新型コロナウイルスの影響で医師への対面営業・訪問がさらに難しくなり、リモートで医師に情報提供する手段やツール活用の検討が進んでいる。動きが早かったのは大手製薬企業。会員制のオウンドメディアやメールマガジンやペイドメディアといったデジタルチャネルを活用し、マーケティングやセールス活動のデジタルシフトを一層強めている。

一方、デジタル化が遅れ、「医師に情報を届ける手段が、現場以外に乏しい」企業は、対応に苦慮している。本社主導で設備投資や施策を広く展開し、情報提供の個別化、さらにMRへの引継ぎとコミュニケーションフローの変化が求められる。スピード感をもって実行しないと、ますます先行組との差が開くことになる。

長期化を要する状況だからこそ、短期で実行できる手段を模索し、デジタルを活用するための設備の拡充や情報提供の仕組みづくりに着手すべきと考える。

コンテンツに関して言えば、新規でコンテンツの制作が難しいことから、過去コンテンツの流用が増えている。医師のデバイスも多様化しており、1つのコンテンツを様々なチャネル向けに広く活用することも選択肢となる。結果として、過去に視聴していない医師にリーチできる可能性がある。

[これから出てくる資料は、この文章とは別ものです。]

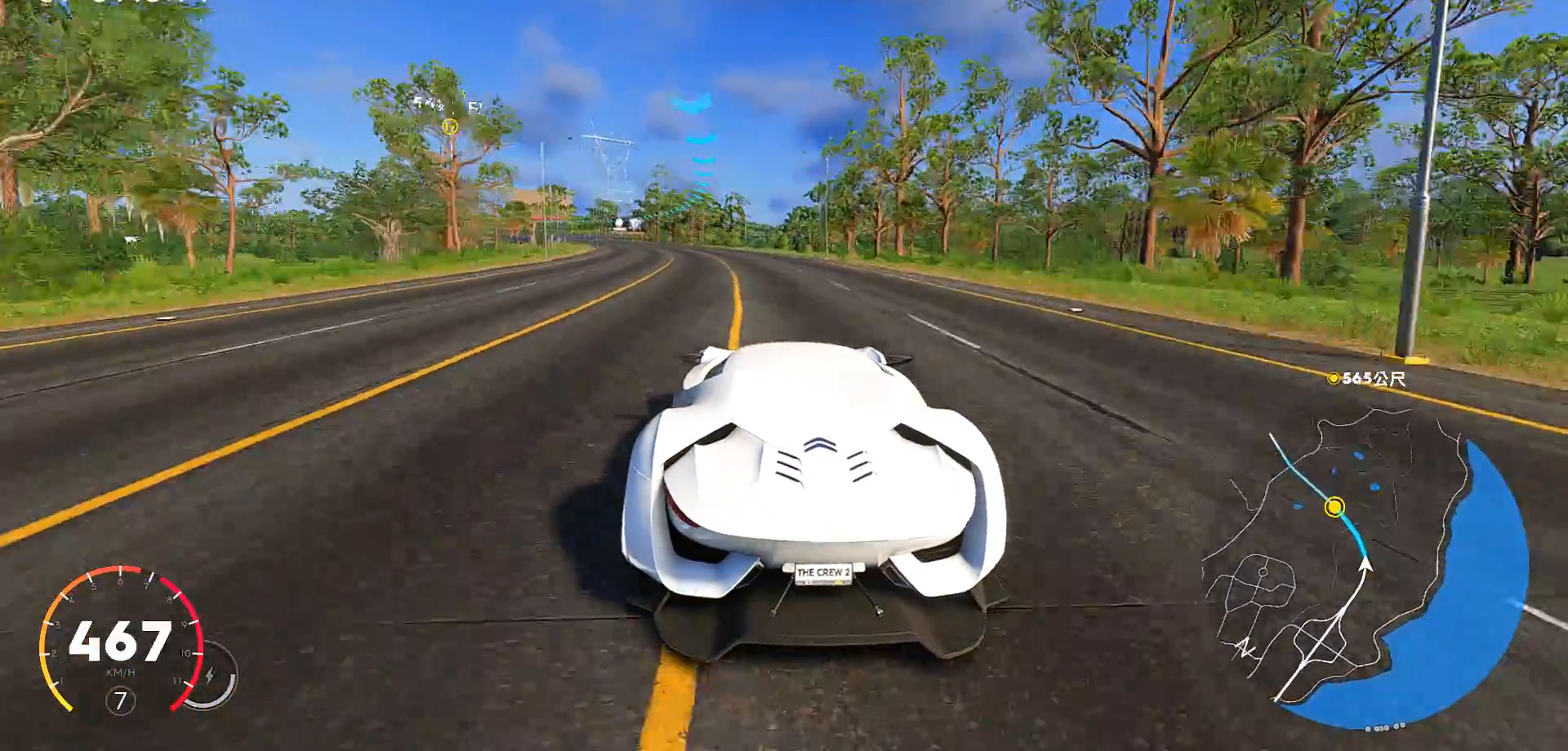
{"keys": ["a", "w"], "events": []}
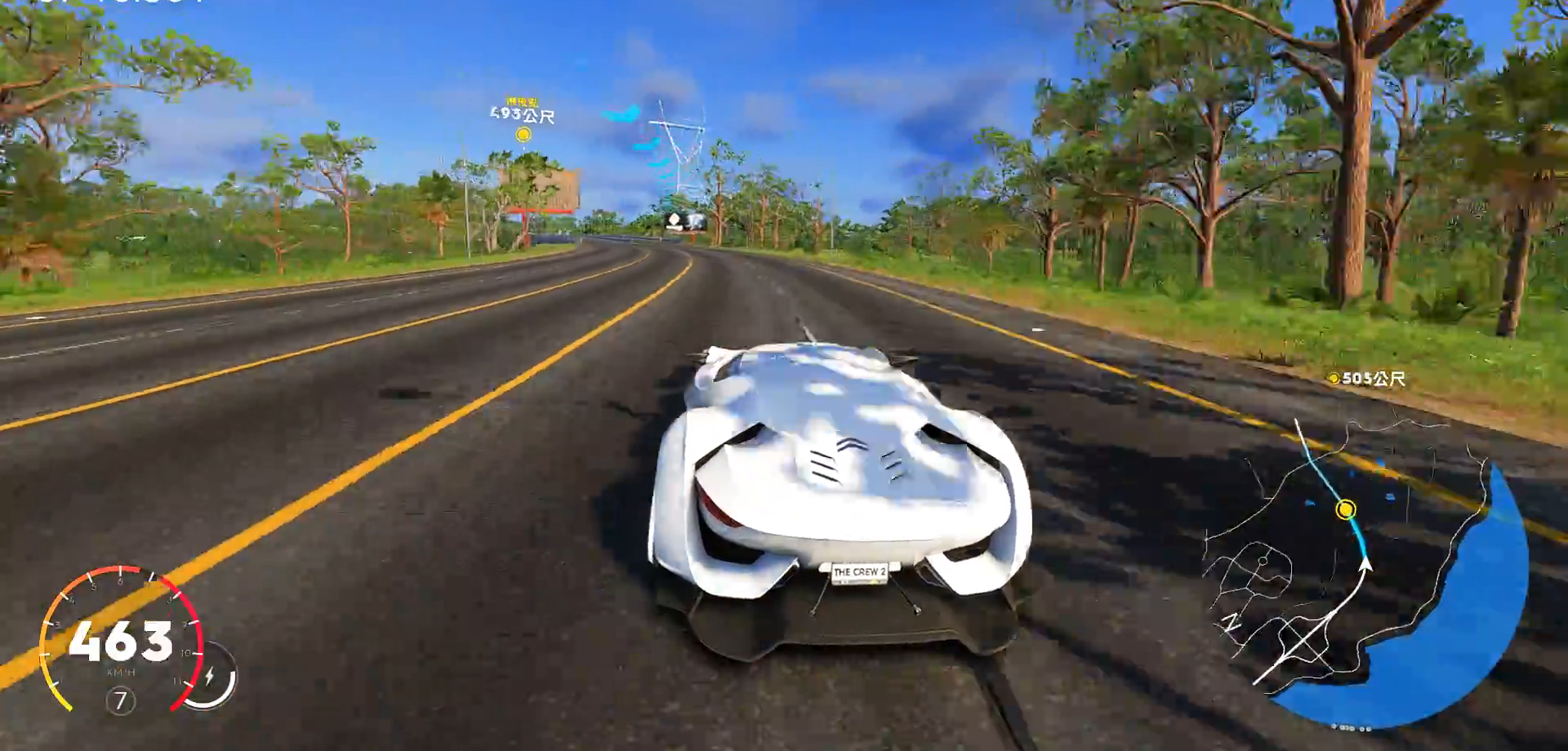
{"keys": ["w"], "events": [[50, "a", "up"], [233, "a", "down"], [500, "a", "up"]]}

―― 一方、情報の受け手となる医師の時間は限られていると思いますが。

コンテンツを増やし、デジタルチャネルを使って各社が情報を大量に届ければ、医師は取捨選択を迫られる。自分にとって最適な情報かどうかを判断することになるので、情報の出し手となる製薬企業は、個々の医師に最適化した情報を届ける必要がある。以前はMRが担当医師の関心や専門性を踏まえてコンテンツを紹介することも可能だったが、今後はデジタルだけで完結させる仕組みが求められる。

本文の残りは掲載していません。